## ACTION ITEM
Search the material for the word "down" and copy each line that holds it.

## SOURCE MATERIAL
=-=-=-=-=

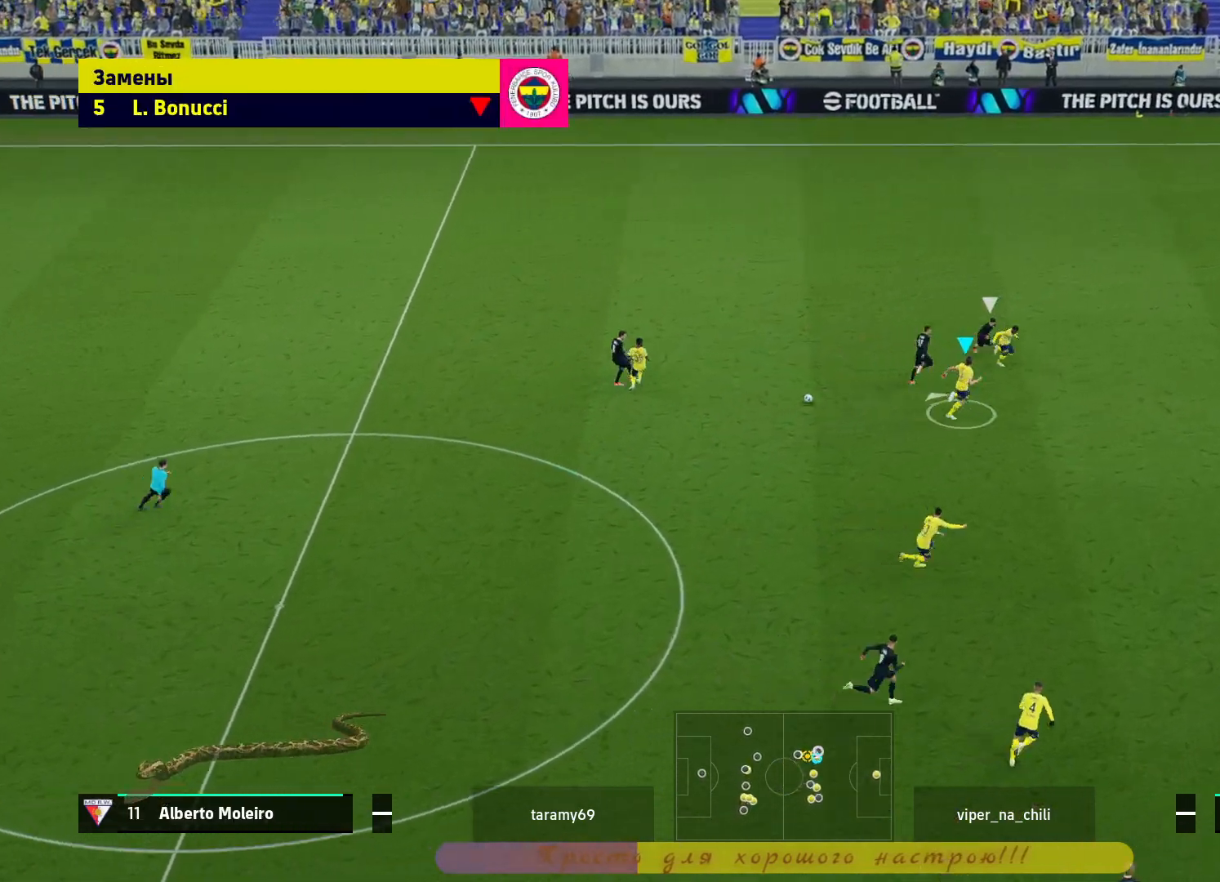
{"buttons": ["L1", "R2"], "left_stick": "up-right", "right_stick": "center", "events": [[33, "L3", "up"], [333, "left_stick", "up-right"], [467, "L1", "down"]]}
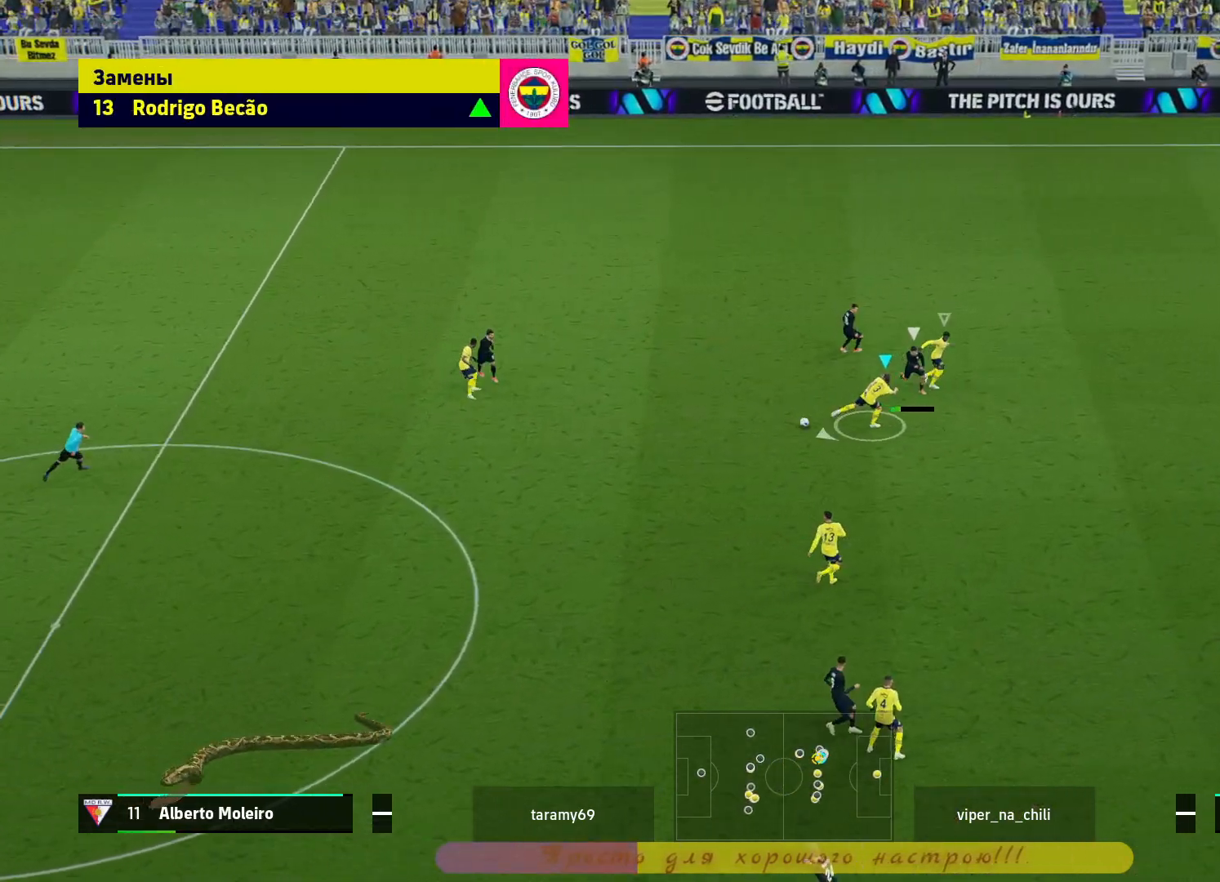
{"buttons": ["R2"], "left_stick": "up-right", "right_stick": "center", "events": [[83, "L1", "up"]]}
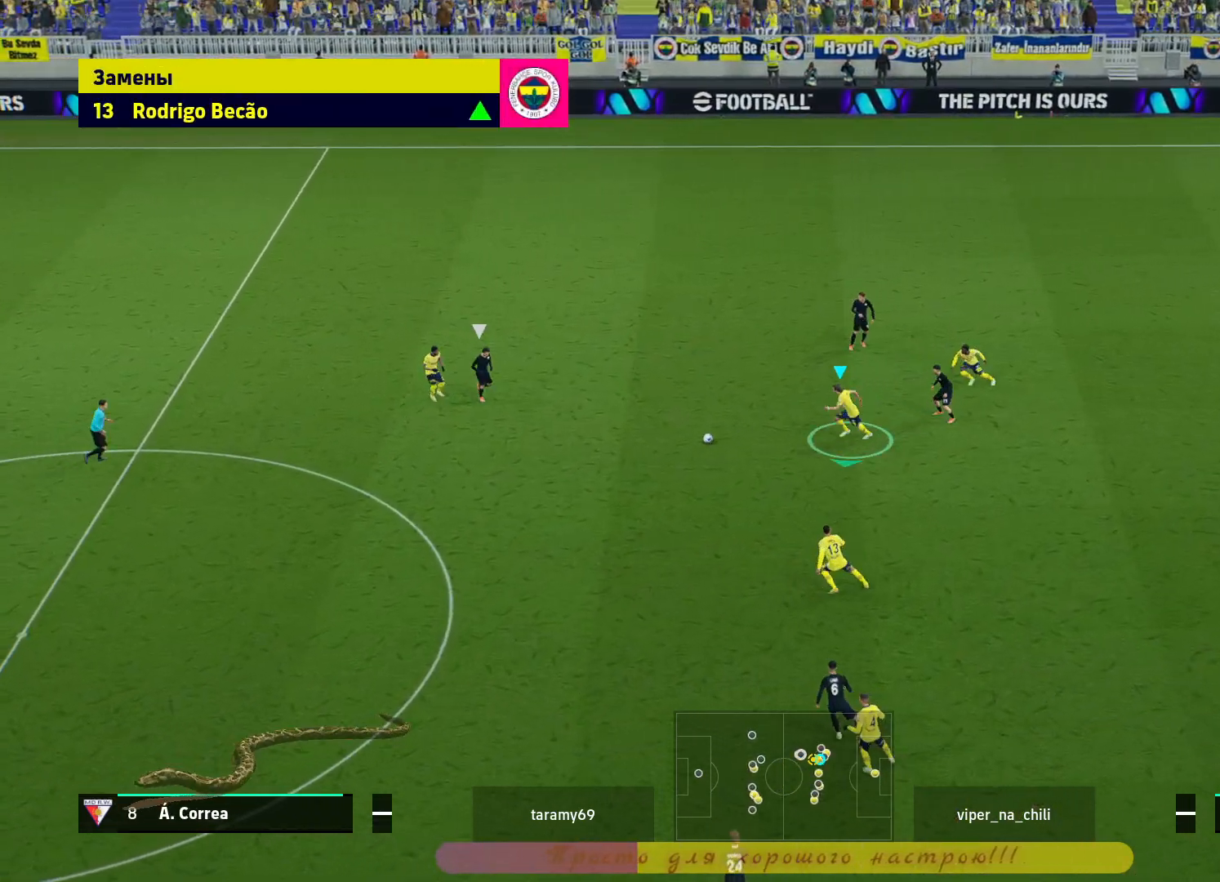
{"buttons": ["R2", "L3"], "left_stick": "up-right", "right_stick": "center", "events": [[400, "L3", "down"]]}
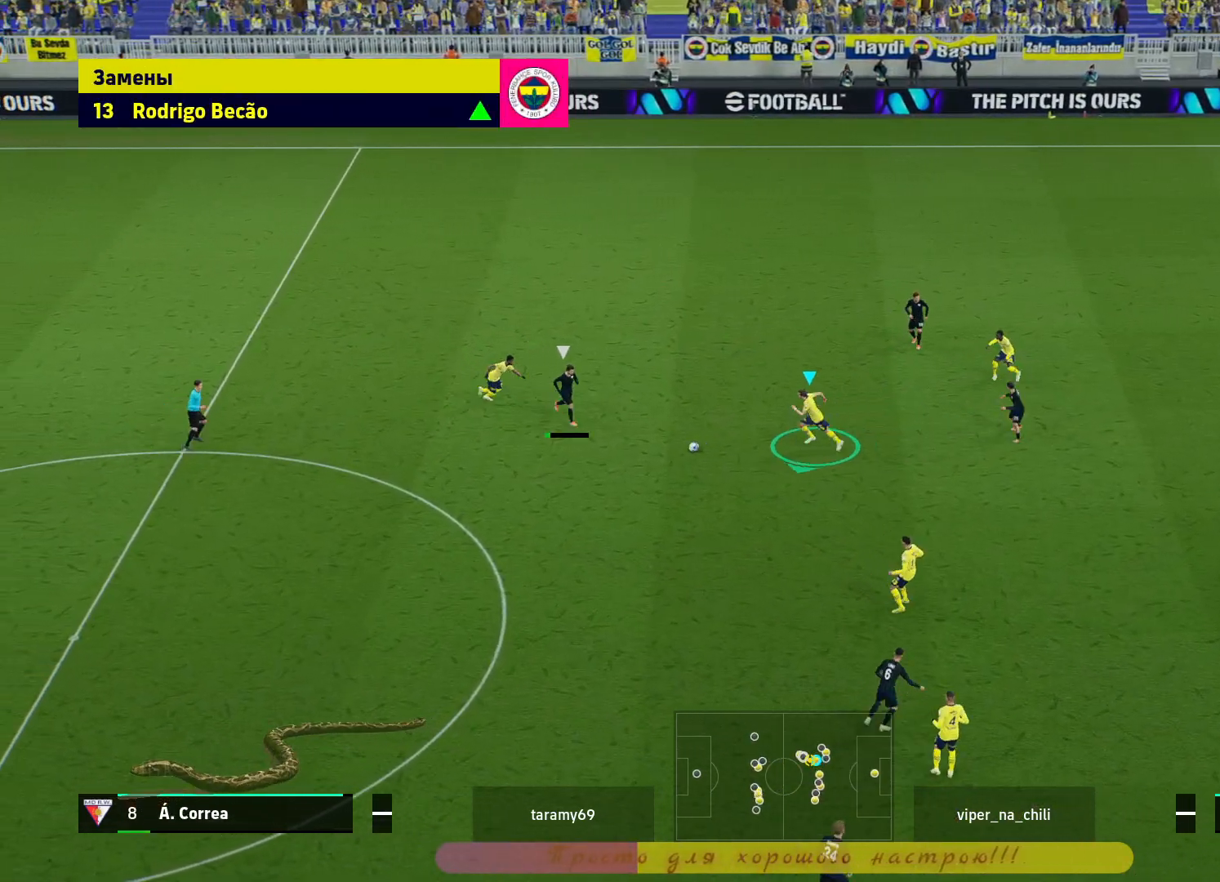
{"buttons": ["L2", "R2", "L3"], "left_stick": "up-right", "right_stick": "center", "events": [[67, "L2", "down"]]}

=-=-=-=-=

## WORKED SOLUTION
{"buttons": ["L1", "R2"], "left_stick": "up-right", "right_stick": "center", "events": [[33, "L3", "up"], [333, "left_stick", "up-right"], [467, "L1", "down"]]}
{"buttons": ["R2", "L3"], "left_stick": "up-right", "right_stick": "center", "events": [[400, "L3", "down"]]}
{"buttons": ["L2", "R2", "L3"], "left_stick": "up-right", "right_stick": "center", "events": [[67, "L2", "down"]]}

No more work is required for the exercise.